**Aim of the exercise**
Write out each line of the entries exactly, starting at the first and finishing with the line that contains "text: (357, 866) -> (585, 866), moved".

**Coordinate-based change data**

#####

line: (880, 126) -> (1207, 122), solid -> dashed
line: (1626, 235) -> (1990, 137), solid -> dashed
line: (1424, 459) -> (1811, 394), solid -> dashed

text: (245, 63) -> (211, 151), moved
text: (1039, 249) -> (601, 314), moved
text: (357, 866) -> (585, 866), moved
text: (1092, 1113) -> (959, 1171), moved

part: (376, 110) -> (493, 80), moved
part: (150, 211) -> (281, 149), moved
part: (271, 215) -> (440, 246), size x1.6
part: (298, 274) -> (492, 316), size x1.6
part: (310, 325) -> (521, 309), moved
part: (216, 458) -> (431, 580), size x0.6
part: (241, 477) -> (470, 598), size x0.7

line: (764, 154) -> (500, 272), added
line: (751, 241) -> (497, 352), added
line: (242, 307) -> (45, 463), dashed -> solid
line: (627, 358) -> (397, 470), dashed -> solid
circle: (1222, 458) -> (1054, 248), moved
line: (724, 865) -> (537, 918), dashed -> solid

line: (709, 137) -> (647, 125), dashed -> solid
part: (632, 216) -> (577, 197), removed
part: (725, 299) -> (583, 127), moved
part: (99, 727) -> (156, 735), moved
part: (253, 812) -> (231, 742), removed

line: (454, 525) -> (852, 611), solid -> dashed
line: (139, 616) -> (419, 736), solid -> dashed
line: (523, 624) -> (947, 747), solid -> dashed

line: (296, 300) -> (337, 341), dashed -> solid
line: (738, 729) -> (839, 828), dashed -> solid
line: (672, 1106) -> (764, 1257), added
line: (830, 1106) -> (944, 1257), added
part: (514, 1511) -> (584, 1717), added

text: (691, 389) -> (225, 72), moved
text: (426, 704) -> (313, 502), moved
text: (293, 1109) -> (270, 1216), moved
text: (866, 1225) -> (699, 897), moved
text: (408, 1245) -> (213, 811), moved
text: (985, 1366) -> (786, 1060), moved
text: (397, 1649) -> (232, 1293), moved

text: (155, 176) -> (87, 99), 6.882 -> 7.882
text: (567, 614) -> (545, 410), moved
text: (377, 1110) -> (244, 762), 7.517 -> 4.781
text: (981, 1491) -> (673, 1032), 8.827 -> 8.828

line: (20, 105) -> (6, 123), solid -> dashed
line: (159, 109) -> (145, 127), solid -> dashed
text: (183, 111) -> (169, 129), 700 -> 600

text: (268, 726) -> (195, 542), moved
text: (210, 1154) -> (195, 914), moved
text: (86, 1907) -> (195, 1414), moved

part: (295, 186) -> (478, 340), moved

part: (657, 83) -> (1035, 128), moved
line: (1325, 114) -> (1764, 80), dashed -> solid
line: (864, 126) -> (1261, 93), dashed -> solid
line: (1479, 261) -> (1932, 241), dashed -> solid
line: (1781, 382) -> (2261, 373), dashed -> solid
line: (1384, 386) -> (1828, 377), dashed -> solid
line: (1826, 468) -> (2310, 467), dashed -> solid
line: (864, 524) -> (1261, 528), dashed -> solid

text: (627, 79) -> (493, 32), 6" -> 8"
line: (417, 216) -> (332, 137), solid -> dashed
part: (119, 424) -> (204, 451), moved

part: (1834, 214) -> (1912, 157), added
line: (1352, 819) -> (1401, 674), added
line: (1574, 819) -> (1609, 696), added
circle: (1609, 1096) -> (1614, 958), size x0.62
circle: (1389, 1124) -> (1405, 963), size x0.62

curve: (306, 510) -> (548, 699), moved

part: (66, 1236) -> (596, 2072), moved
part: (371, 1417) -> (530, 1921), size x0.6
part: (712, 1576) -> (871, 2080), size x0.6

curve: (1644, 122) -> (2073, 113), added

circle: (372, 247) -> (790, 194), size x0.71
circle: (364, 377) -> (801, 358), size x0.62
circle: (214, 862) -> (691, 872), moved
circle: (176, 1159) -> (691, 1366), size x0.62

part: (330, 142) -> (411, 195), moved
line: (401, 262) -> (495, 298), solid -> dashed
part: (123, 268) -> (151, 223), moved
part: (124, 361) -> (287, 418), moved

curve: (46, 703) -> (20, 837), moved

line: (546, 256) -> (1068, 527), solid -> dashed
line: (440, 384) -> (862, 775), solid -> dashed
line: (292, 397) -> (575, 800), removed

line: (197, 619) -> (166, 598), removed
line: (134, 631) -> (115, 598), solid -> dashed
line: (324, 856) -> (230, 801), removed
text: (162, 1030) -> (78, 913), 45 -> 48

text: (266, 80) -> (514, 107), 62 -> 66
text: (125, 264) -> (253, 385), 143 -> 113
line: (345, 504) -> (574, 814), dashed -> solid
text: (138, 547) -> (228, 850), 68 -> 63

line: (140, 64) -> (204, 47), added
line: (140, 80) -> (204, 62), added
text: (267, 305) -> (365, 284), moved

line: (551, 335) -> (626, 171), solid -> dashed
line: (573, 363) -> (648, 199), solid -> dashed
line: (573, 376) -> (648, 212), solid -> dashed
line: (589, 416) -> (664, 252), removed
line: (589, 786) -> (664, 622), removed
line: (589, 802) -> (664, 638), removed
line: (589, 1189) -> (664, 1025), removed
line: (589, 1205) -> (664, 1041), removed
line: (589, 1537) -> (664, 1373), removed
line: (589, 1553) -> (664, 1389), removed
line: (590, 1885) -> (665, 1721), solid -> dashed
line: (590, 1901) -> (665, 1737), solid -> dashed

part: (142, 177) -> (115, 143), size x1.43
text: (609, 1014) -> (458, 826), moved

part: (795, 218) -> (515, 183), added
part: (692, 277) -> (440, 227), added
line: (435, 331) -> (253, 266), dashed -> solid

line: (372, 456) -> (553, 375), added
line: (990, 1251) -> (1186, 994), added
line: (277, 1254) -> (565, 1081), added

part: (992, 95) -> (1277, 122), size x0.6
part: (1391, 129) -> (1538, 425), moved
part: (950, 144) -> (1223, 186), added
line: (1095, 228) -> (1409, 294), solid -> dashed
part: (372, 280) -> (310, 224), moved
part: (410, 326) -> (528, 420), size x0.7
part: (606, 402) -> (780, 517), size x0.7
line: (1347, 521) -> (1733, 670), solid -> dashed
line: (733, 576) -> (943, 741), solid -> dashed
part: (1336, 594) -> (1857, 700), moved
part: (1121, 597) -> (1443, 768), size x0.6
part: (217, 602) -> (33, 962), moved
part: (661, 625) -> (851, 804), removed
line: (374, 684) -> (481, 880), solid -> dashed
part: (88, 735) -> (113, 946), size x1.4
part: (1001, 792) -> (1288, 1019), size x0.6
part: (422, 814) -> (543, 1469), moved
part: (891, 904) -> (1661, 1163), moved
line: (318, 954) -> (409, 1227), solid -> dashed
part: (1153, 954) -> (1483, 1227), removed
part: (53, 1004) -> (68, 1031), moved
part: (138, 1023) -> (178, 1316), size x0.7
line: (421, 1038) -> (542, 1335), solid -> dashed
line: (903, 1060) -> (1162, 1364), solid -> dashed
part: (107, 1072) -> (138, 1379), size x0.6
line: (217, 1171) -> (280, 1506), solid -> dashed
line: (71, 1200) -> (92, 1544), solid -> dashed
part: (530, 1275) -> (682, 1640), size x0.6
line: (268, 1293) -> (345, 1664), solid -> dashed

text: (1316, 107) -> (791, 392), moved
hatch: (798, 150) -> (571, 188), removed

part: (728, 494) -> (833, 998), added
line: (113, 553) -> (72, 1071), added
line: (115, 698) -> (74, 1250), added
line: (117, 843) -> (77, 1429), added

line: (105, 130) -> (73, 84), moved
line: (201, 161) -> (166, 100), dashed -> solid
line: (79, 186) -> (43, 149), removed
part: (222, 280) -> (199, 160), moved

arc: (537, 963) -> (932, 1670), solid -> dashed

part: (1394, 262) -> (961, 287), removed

#####

**Task solution**
line: (880, 126) -> (1207, 122), solid -> dashed
line: (1626, 235) -> (1990, 137), solid -> dashed
line: (1424, 459) -> (1811, 394), solid -> dashed

text: (245, 63) -> (211, 151), moved
text: (1039, 249) -> (601, 314), moved
text: (357, 866) -> (585, 866), moved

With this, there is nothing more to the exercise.